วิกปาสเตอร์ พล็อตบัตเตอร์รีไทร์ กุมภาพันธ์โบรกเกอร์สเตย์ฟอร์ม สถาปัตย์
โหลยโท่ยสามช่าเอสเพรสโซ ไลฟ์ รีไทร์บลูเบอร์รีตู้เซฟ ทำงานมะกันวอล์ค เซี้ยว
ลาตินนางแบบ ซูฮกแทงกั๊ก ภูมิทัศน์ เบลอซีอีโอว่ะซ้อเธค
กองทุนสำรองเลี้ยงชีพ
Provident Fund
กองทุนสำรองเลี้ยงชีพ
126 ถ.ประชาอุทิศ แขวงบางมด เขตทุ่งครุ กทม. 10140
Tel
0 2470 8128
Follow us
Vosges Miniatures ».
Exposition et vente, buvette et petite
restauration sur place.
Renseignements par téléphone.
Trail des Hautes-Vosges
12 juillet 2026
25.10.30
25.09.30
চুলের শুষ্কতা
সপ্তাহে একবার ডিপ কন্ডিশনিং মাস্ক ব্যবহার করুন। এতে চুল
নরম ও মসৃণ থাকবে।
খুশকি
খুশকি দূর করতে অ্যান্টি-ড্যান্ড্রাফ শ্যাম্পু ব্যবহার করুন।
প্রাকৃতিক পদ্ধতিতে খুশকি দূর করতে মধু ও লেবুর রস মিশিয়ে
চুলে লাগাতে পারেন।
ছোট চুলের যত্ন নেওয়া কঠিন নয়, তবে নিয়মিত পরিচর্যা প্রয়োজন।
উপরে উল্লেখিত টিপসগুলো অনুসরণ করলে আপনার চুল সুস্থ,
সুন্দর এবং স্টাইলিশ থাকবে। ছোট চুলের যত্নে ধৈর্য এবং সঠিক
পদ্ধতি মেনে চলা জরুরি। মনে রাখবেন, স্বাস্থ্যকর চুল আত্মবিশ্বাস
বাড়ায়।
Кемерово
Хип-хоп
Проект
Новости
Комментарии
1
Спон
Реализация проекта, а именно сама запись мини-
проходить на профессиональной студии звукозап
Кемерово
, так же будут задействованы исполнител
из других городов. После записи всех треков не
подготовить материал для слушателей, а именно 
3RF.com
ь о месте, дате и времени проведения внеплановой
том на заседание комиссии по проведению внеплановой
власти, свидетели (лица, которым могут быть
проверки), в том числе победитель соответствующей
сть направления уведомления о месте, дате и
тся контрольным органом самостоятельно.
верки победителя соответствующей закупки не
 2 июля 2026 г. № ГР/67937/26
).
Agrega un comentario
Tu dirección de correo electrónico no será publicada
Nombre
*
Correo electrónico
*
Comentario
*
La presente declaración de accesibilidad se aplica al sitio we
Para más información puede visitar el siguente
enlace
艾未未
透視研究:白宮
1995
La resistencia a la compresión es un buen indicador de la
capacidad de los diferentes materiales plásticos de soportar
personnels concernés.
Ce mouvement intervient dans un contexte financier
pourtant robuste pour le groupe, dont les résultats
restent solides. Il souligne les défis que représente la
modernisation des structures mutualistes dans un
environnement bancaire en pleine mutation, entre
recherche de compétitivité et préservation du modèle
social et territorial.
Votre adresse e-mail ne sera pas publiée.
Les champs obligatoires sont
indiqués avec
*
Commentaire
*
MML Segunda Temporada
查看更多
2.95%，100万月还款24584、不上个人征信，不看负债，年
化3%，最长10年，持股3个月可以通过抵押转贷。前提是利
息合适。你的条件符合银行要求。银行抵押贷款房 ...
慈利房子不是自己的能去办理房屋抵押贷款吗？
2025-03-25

» The problem: Transcribe all of the data above, keeping each line exactly as it stands.

» Expected answer:
วิกปาสเตอร์ พล็อตบัตเตอร์รีไทร์ กุมภาพันธ์โบรกเกอร์สเตย์ฟอร์ม สถาปัตย์
โหลยโท่ยสามช่าเอสเพรสโซ ไลฟ์ รีไทร์บลูเบอร์รีตู้เซฟ ทำงานมะกันวอล์ค เซี้ยว
ลาตินนางแบบ ซูฮกแทงกั๊ก ภูมิทัศน์ เบลอซีอีโอว่ะซ้อเธค
กองทุนสำรองเลี้ยงชีพ
Provident Fund
กองทุนสำรองเลี้ยงชีพ
126 ถ.ประชาอุทิศ แขวงบางมด เขตทุ่งครุ กทม. 10140
Tel
0 2470 8128
Follow us
Vosges Miniatures ».
Exposition et vente, buvette et petite
restauration sur place.
Renseignements par téléphone.
Trail des Hautes-Vosges
12 juillet 2026
25.10.30
25.09.30
চুলের শুষ্কতা
সপ্তাহে একবার ডিপ কন্ডিশনিং মাস্ক ব্যবহার করুন। এতে চুল
নরম ও মসৃণ থাকবে।
খুশকি
খুশকি দূর করতে অ্যান্টি-ড্যান্ড্রাফ শ্যাম্পু ব্যবহার করুন।
প্রাকৃতিক পদ্ধতিতে খুশকি দূর করতে মধু ও লেবুর রস মিশিয়ে
চুলে লাগাতে পারেন।
ছোট চুলের যত্ন নেওয়া কঠিন নয়, তবে নিয়মিত পরিচর্যা প্রয়োজন।
উপরে উল্লেখিত টিপসগুলো অনুসরণ করলে আপনার চুল সুস্থ,
সুন্দর এবং স্টাইলিশ থাকবে। ছোট চুলের যত্নে ধৈর্য এবং সঠিক
পদ্ধতি মেনে চলা জরুরি। মনে রাখবেন, স্বাস্থ্যকর চুল আত্মবিশ্বাস
বাড়ায়।
Кемерово
Хип-хоп
Проект
Новости
Комментарии
1
Спон
Реализация проекта, а именно сама запись мини-
проходить на профессиональной студии звукозап
Кемерово
, так же будут задействованы исполнител
из других городов. После записи всех треков не
подготовить материал для слушателей, а именно 
3RF.com
ь о месте, дате и времени проведения внеплановой
том на заседание комиссии по проведению внеплановой
власти, свидетели (лица, которым могут быть
проверки), в том числе победитель соответствующей
сть направления уведомления о месте, дате и
тся контрольным органом самостоятельно.
верки победителя соответствующей закупки не
 2 июля 2026 г. № ГР/67937/26
).
Agrega un comentario
Tu dirección de correo electrónico no será publicada
Nombre
*
Correo electrónico
*
Comentario
*
La presente declaración de accesibilidad se aplica al sitio we
Para más información puede visitar el siguente
enlace
艾未未
透視研究:白宮
1995
La resistencia a la compresión es un buen indicador de la
capacidad de los diferentes materiales plásticos de soportar
personnels concernés.
Ce mouvement intervient dans un contexte financier
pourtant robuste pour le groupe, dont les résultats
restent solides. Il souligne les défis que représente la
modernisation des structures mutualistes dans un
environnement bancaire en pleine mutation, entre
recherche de compétitivité et préservation du modèle
social et territorial.
Votre adresse e-mail ne sera pas publiée.
Les champs obligatoires sont
indiqués avec
*
Commentaire
*
MML Segunda Temporada
查看更多
2.95%，100万月还款24584、不上个人征信，不看负债，年
化3%，最长10年，持股3个月可以通过抵押转贷。前提是利
息合适。你的条件符合银行要求。银行抵押贷款房 ...
慈利房子不是自己的能去办理房屋抵押贷款吗？
2025-03-25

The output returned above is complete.